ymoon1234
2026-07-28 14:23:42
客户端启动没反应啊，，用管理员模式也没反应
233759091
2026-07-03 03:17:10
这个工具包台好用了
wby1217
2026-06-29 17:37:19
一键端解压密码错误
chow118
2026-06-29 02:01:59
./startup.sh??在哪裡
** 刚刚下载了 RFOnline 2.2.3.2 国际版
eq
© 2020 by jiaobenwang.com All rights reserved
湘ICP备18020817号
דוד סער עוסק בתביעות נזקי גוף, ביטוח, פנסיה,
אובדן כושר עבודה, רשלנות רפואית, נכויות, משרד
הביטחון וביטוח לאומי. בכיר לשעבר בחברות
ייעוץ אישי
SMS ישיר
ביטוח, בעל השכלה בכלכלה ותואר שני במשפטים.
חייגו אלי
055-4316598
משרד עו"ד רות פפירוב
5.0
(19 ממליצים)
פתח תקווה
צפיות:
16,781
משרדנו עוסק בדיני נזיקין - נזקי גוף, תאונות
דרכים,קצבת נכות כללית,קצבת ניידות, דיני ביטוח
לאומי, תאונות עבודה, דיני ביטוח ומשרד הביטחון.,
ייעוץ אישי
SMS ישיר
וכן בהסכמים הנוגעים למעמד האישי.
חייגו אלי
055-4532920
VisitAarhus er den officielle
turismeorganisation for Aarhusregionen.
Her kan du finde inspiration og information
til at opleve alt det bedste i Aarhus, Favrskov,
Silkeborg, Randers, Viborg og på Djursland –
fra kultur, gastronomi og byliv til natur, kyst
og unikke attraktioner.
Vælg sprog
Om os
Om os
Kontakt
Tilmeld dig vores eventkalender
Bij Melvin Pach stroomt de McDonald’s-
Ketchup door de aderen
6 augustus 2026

+ + + + + + +

# İş Talebi
Yukarıdaki tüm kayıtlarda yer alan satırları, her satır için bir dize olacak şekilde bir JSON listesine dönüştür. Boş satırları listeye alma.

# Yanıt
[
  "ymoon1234",
  "2026-07-28 14:23:42",
  "客户端启动没反应啊，，用管理员模式也没反应",
  "233759091",
  "2026-07-03 03:17:10",
  "这个工具包台好用了",
  "wby1217",
  "2026-06-29 17:37:19",
  "一键端解压密码错误",
  "chow118",
  "2026-06-29 02:01:59",
  "./startup.sh??在哪裡",
  "** 刚刚下载了 RFOnline 2.2.3.2 国际版",
  "eq",
  "© 2020 by jiaobenwang.com All rights reserved",
  "湘ICP备18020817号",
  "דוד סער עוסק בתביעות נזקי גוף, ביטוח, פנסיה,",
  "אובדן כושר עבודה, רשלנות רפואית, נכויות, משרד",
  "הביטחון וביטוח לאומי. בכיר לשעבר בחברות",
  "ייעוץ אישי",
  "SMS ישיר",
  "ביטוח, בעל השכלה בכלכלה ותואר שני במשפטים.",
  "חייגו אלי",
  "055-4316598",
  "משרד עו\"ד רות פפירוב",
  "5.0",
  "(19 ממליצים)",
  "פתח תקווה",
  "צפיות:",
  "16,781",
  "משרדנו עוסק בדיני נזיקין - נזקי גוף, תאונות",
  "דרכים,קצבת נכות כללית,קצבת ניידות, דיני ביטוח",
  "לאומי, תאונות עבודה, דיני ביטוח ומשרד הביטחון.,",
  "ייעוץ אישי",
  "SMS ישיר",
  "וכן בהסכמים הנוגעים למעמד האישי.",
  "חייגו אלי",
  "055-4532920",
  "VisitAarhus er den officielle",
  "turismeorganisation for Aarhusregionen.",
  "Her kan du finde inspiration og information",
  "til at opleve alt det bedste i Aarhus, Favrskov,",
  "Silkeborg, Randers, Viborg og på Djursland –",
  "fra kultur, gastronomi og byliv til natur, kyst",
  "og unikke attraktioner.",
  "Vælg sprog",
  "Om os",
  "Om os",
  "Kontakt",
  "Tilmeld dig vores eventkalender",
  "Bij Melvin Pach stroomt de McDonald’s-",
  "Ketchup door de aderen",
  "6 augustus 2026"
]